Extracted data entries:
◆ ◆ ◆
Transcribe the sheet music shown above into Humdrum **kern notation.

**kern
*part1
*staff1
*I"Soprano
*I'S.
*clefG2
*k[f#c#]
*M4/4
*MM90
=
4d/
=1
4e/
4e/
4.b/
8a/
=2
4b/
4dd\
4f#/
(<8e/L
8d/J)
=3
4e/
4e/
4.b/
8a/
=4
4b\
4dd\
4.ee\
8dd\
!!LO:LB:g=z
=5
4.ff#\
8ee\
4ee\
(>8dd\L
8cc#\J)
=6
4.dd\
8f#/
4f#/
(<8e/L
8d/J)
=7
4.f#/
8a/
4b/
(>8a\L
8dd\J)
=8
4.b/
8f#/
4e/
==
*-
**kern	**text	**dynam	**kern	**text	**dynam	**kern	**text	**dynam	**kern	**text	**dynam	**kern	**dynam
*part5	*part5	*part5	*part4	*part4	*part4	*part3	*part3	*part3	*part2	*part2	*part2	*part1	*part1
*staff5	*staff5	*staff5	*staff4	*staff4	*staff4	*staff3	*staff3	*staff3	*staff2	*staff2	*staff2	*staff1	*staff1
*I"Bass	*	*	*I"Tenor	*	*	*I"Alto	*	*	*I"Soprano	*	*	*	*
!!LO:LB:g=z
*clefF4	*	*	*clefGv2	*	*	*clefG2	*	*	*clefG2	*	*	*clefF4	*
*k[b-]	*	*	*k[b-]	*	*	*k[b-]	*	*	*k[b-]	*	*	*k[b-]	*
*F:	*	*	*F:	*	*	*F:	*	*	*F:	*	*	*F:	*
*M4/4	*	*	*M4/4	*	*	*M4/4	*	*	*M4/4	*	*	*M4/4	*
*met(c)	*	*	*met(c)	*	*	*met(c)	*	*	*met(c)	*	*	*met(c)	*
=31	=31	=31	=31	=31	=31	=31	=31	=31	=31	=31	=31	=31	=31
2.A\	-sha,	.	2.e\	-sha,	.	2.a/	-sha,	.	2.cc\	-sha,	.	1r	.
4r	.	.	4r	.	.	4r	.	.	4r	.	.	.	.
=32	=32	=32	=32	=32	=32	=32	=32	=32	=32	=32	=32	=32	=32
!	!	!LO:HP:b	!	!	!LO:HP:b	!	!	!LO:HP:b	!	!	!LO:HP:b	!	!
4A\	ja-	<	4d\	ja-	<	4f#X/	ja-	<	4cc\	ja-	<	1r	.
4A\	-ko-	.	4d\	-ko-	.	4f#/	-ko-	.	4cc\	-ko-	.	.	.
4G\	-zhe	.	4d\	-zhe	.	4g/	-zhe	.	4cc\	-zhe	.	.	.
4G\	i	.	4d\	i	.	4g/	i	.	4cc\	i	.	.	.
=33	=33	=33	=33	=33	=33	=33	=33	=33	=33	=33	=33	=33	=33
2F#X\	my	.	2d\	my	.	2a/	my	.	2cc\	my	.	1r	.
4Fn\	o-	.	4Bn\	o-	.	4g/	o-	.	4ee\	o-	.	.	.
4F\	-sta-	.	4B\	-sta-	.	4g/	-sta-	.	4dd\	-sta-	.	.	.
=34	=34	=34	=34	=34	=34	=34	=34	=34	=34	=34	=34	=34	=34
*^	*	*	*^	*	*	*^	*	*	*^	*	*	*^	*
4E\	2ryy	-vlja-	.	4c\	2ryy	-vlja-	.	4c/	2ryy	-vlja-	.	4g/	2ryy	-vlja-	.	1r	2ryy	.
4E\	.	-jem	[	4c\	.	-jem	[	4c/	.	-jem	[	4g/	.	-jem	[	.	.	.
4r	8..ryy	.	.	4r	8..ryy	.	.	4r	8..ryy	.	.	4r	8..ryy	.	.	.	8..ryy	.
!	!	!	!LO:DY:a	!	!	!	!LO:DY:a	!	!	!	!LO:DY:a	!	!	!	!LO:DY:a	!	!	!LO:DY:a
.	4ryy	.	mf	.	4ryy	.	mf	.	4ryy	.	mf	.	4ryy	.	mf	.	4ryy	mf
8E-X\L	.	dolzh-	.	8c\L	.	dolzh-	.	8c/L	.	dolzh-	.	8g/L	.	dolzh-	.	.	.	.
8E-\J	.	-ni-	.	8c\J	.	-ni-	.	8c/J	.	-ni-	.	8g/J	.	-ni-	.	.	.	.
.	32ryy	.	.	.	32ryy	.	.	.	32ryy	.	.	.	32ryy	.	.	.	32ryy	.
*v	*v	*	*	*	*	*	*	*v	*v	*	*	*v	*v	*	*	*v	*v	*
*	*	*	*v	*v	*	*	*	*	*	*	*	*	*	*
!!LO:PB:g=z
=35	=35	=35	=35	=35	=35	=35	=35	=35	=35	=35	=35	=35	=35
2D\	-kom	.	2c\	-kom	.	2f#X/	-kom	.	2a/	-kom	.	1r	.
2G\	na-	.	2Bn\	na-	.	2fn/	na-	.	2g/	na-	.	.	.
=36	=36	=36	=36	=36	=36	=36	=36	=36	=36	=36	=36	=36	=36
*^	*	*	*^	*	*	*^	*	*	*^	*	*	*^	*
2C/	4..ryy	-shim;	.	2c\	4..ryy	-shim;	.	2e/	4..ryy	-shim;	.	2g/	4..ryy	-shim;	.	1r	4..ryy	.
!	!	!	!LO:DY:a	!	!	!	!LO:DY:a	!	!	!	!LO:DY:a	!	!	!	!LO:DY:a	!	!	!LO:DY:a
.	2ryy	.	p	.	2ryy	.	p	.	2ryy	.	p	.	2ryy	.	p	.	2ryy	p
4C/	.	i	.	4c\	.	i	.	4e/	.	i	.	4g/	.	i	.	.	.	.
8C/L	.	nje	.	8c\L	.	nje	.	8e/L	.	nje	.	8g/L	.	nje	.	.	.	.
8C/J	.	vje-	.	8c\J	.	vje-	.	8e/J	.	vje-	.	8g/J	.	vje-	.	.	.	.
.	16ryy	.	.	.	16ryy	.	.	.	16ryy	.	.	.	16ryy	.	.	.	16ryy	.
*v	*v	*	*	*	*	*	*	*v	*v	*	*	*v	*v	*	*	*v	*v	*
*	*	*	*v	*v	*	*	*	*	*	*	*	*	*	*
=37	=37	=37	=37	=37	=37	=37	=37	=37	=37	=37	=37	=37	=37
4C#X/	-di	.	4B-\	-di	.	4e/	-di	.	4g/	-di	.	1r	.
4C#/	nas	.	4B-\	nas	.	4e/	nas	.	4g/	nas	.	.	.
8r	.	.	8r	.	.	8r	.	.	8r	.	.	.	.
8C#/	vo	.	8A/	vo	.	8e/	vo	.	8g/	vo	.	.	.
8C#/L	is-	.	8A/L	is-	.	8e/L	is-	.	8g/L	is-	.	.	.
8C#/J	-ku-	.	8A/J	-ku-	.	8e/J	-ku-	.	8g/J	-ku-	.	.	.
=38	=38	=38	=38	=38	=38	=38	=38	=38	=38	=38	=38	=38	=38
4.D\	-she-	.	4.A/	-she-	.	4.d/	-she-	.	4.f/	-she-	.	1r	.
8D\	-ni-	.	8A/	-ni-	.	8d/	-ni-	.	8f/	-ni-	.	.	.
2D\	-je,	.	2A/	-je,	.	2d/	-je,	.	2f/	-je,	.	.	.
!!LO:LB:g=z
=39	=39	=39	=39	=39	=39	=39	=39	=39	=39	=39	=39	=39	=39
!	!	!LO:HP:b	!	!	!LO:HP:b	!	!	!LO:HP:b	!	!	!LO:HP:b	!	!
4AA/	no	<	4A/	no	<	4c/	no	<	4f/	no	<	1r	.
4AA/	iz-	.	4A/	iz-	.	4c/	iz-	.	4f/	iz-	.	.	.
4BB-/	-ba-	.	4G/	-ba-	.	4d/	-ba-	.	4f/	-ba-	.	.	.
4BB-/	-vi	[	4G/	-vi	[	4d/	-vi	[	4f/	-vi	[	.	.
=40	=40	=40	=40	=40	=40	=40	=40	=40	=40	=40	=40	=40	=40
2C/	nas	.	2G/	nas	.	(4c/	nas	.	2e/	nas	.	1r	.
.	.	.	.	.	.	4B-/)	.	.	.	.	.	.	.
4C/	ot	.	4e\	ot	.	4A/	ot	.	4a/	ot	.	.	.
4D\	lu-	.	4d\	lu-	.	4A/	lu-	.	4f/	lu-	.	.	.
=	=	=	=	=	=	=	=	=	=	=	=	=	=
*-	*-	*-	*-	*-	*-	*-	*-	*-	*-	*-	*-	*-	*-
◆ ◆ ◆
Exercise instructions:
Show each line of the records above that contains the string "Soprano", counting a match only when the letter case agrees.

Response for this exercise:
*I"Soprano
*I"Bass	*	*	*I"Tenor	*	*	*I"Alto	*	*	*I"Soprano	*	*	*	*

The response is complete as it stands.